// Reversible by default, gate the irreversible · lesson 08
Reversibility is a day-one design constraint
Everything in this track gets dramatically easier if you decide one thing up front: this system will be reversible by design. Reversibility is not a feature you bolt on after your first scare. It is a constraint you build in from the first line, and it changes what you build.
When reversibility is a day-one constraint, you make different choices automatically. Actions produce drafts before they produce sends. Changes land on branches before they land on main. Destructive operations get a dry-run mode that shows what they would do before they do it. Deletes go to a recoverable state before they go to gone. Bulk operations write a backup first. None of that is expensive when you design it in. All of it is painful to add after the fact, which is exactly when people try to add it, standing in the wreckage of the thing that was not reversible.

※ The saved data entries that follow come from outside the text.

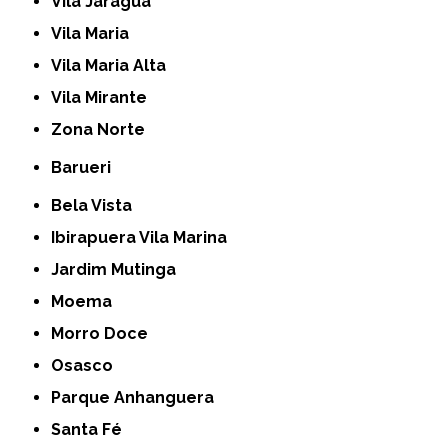
Vila Jaraguá
Vila Maria
Vila Maria Alta
Vila Mirante
Zona Norte
Barueri
Bela Vista
Ibirapuera Vila Marina
Jardim Mutinga
Moema
Morro Doce
Osasco
Parque Anhanguera
Santa Fé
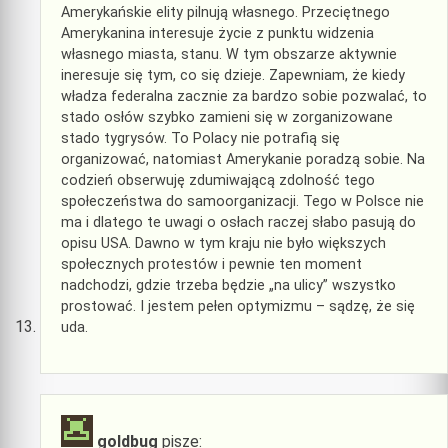
Amerykańskie elity pilnują własnego. Przeciętnego
Amerykanina interesuje życie z punktu widzenia
własnego miasta, stanu. W tym obszarze aktywnie
ineresuje się tym, co się dzieje. Zapewniam, że kiedy
władza federalna zacznie za bardzo sobie pozwalać, to
stado osłów szybko zamieni się w zorganizowane
stado tygrysów. To Polacy nie potrafią się
organizować, natomiast Amerykanie poradzą sobie. Na
codzień obserwuję zdumiwającą zdolność tego
społeczeństwa do samoorganizacji. Tego w Polsce nie
ma i dlatego te uwagi o osłach raczej słabo pasują do
opisu USA. Dawno w tym kraju nie było większych
społecznych protestów i pewnie ten moment
nadchodzi, gdzie trzeba będzie „na ulicy” wszystko
prostować. I jestem pełen optymizmu – sądzę, że się
uda.
goldbug
pisze:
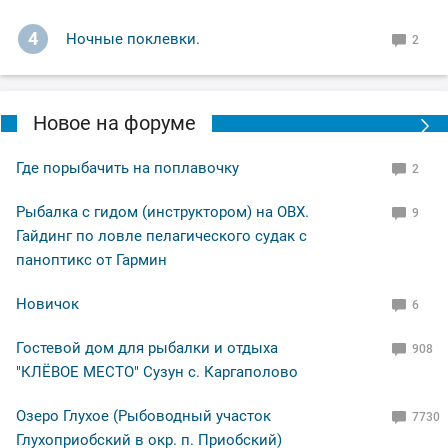
4
Ночные поклевки.
2
Новое на форуме
Где порыбачить на поплавочку
2
Рыбалка с гидом (инструктором) на ОВХ.
9
Гайдинг по ловле пелагического судак с
паноптикс от Гармин
Новичок
6
Гостевой дом для рыбалки и отдыха
908
"КЛЁВОЕ МЕСТО" Сузун с. Каргаполово
Озеро Глухое (Рыбоводный участок
7730
Глухоприобский в окр. п. Приобский)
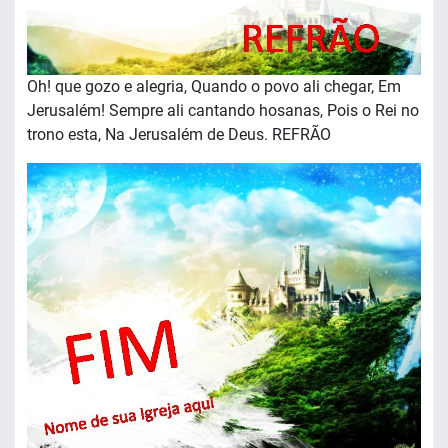
Oh! que gozo e alegria, Quando o povo ali chegar, Em
Jerusalém! Sempre ali cantando hosanas, Pois o Rei no
trono esta, Na Jerusalém de Deus. REFRÃO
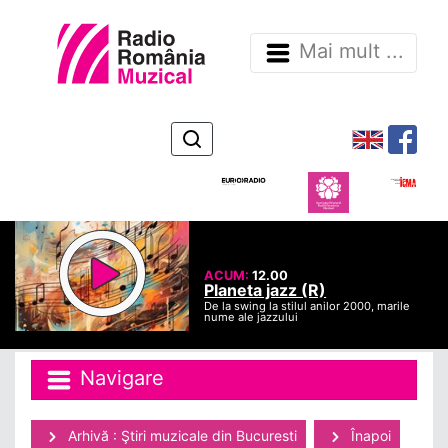
Mai mult ...
ACUM:
12.00
Planeta jazz (R)
De la swing la stilul anilor 2000, marile
nume ale jazzului
Navigare
Arhivă : Ştiri muzicale din Bucuresti
Înapoi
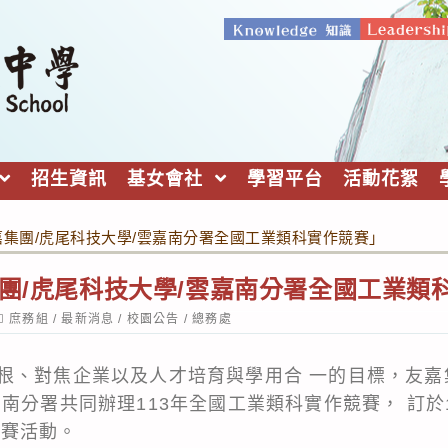
招生資訊
基女會社
學習平台
活動花絮
嘉集團/虎尾科技大學/雲嘉南分署全國工業類科實作競賽」
集團/虎尾科技大學/雲嘉南分署全國工業類
ost
庶務組
/
最新消息
/
校園公告
/
總務處
ategory:
根、對焦企業以及人才培育與學用合 一的目標，友嘉集
南分署共同辦理113年全國工業類科實作競賽， 訂於11
辦競賽活動。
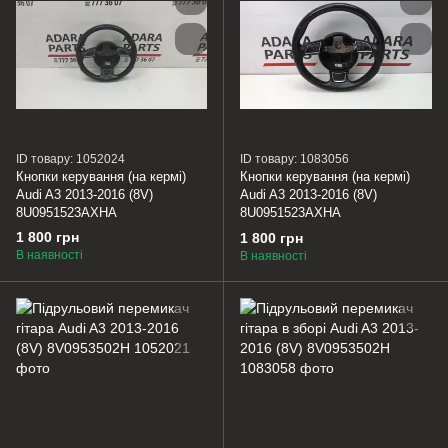
ID товару: 1052024
ID товару: 1083056
Кнопки керування (на кермі)
Кнопки керування (на кермі)
Audi A3 2013-2016 (8V)
Audi A3 2013-2016 (8V)
8U0951523AXHA
8U0951523AXHA
1 800 грн
1 800 грн
В наявності
В наявності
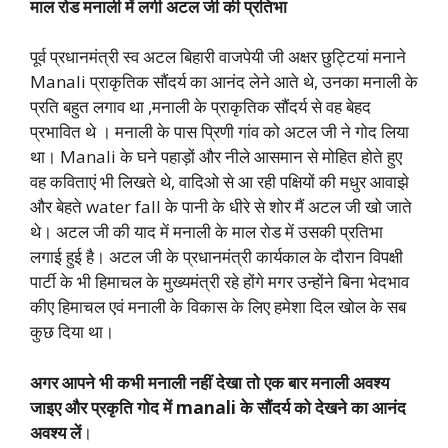
माल रोड मनाली में लगी अटल जी की प्रतिभा
पूर्व प्रधानमंत्री स्व अटल बिहारी वाजपेयी जी अक्षर छुट्टियां मनाने
Manali प्राकृतिक सौंदर्य का आनंद लेने आते थे, उनका मनाली के
प्रति बहुत लगाव था ,मनाली के प्राकृतिक सौंदर्य से वह बेहद
प्रभावित थे । मनाली के पास प्रिणी गांव को अटल जी ने गोद लिया
था। Manali के घने पहाड़ों और नीले आसमान से मोहित होते हुए
वह कविताएं भी लिखते थे, वादिओ से आ रही पक्षियों की मधुर आवाझे
और बेहते water fall के पानी के धीरे से शोर मैं अटल जी खो जाते
थे। अटल जी की याद में मनाली के माल रोड में उसकी प्रतिभा
लगाई हुई है। अटल जी के प्रधानमंत्री कार्यकाल के दौरान विपक्षी
पार्टी के भी हिमाचल के मुख्यमंत्री रहे होंगे मगर उन्होंने बिना भेदभाव
कीए हिमाचल एवं मनाली के विकास के लिए हमेशा दिल खोल के सब
कुछ दिया था।
अगर आपने भी कभी मनाली नहीं देखा तो एक बार मनाली अवश्य
जाइए और प्रकृति गोद में manali के सौंदर्य को देखने का आनंद
अवश्य लें
।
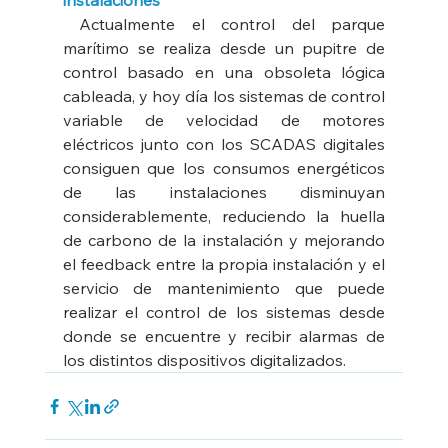
instalaciones
 Actualmente el control del parque 
marítimo se realiza desde un pupitre de 
control basado en una obsoleta lógica 
cableada, y hoy día los sistemas de control 
variable de velocidad de motores 
eléctricos junto con los SCADAS digitales 
consiguen que los consumos energéticos 
de las instalaciones disminuyan 
considerablemente, reduciendo la huella 
de carbono de la instalación y mejorando 
el feedback entre la propia instalación y el 
servicio de mantenimiento que puede 
realizar el control de los sistemas desde 
donde se encuentre y recibir alarmas de 
los distintos dispositivos digitalizados.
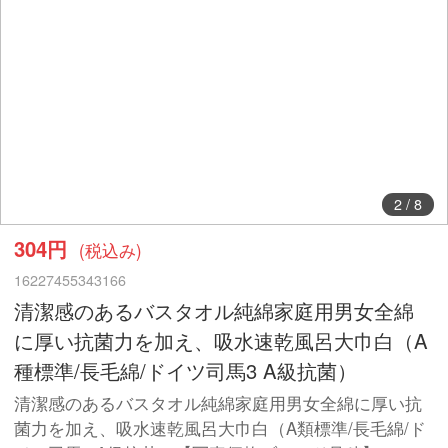
2
/
8
304円
(税込み)
16227455343166
清潔感のあるバスタオル純綿家庭用男女全綿
に厚い抗菌力を加え、吸水速乾風呂大巾白（A
種標準/長毛綿/ドイツ司馬3 A級抗菌）
清潔感のあるバスタオル純綿家庭用男女全綿に厚い抗
菌力を加え、吸水速乾風呂大巾白（A類標準/長毛綿/ド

What does designing for undo actually look like?
It looks like asking, for every action that will exist, "what is the undo, and does it already exist before I need it." If the answer is "we would build the undo if something went wrong," you have not designed for reversibility, you have designed a fire drill. The undo has to exist before the action does. A branch is undo that exists before the bad merge. A backup is undo that exists before the bad migration. A draft queue is undo that exists before the bad send, because a draft you never approve is an action that never happened.
This connects the whole track to the guardrails idea from Track 4: the strongest control is the one built into the structure, not the one you promise to remember. "Be careful with deletes" is a hope. A soft-delete that moves rows to a recoverable table and a nightly backup are structure. When reversibility lives in the architecture, you get to move fast on top of it without being reckless, because the safety net was woven in before you started walking the wire.
Design it in early and the rest of this track becomes cheap. Bolt it on late and every irreversible action you already shipped is a bill waiting to come due.
The takeaway: Decide up front that the system is reversible by design, so the undo exists before the action does. Drafts, branches, dry-runs, and backups are cheap to build in and expensive to retrofit.